# [Dataset excerpts]

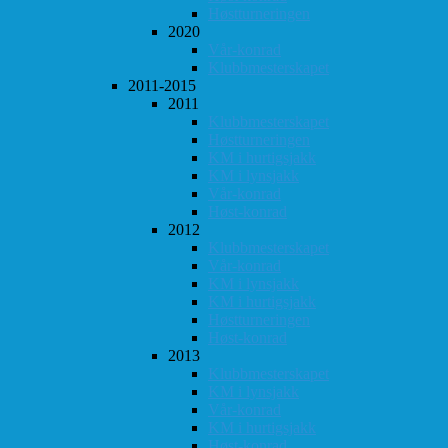
Høstturneringen
2020
Vår-konrad
Klubbmesterskapet
2011-2015
2011
Klubbmesterskapet
Høstturneringen
KM i hurtigsjakk
KM i lynsjakk
Vår-konrad
Høst-konrad
2012
Klubbmesterskapet
Vår-konrad
KM i lynsjakk
KM i hurtigsjakk
Høstturneringen
Høst-konrad
2013
Klubbmesterskapet
KM i lynsjakk
Vår-konrad
KM i hurtigsjakk
Høst-konrad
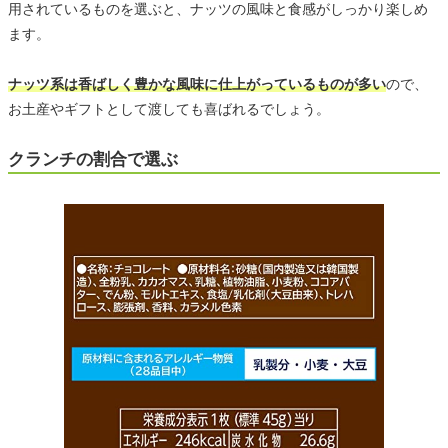
用されているものを選ぶと、ナッツの風味と食感がしっかり楽しめ
ます。
ナッツ系は香ばしく豊かな風味に仕上がっているものが多い
ので、
お土産やギフトとして渡しても喜ばれるでしょう。
クランチの割合で選ぶ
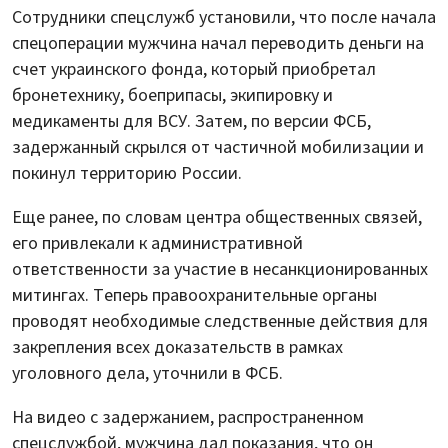
Сотрудники спецслужб установили, что после начала
спецоперации мужчина начал переводить деньги на
счет украинского фонда, который приобретал
бронетехнику, боеприпасы, экипировку и
медикаменты для ВСУ. Затем, по версии ФСБ,
задержанный скрылся от частичной мобилизации и
покинул территорию России.
Еще ранее, по словам центра общественных связей,
его привлекали к административной
ответственности за участие в несанкционированных
митингах. Теперь правоохранительные органы
проводят необходимые следственные действия для
закрепления всех доказательств в рамках
уголовного дела, уточнили в ФСБ.
На видео с задержанием, распространенном
спецслужбой, мужчина дал показания, что он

# [Work required]
Only a number is expected: the count of lines in the entries that include the string "мужчина".

# [Written response]
2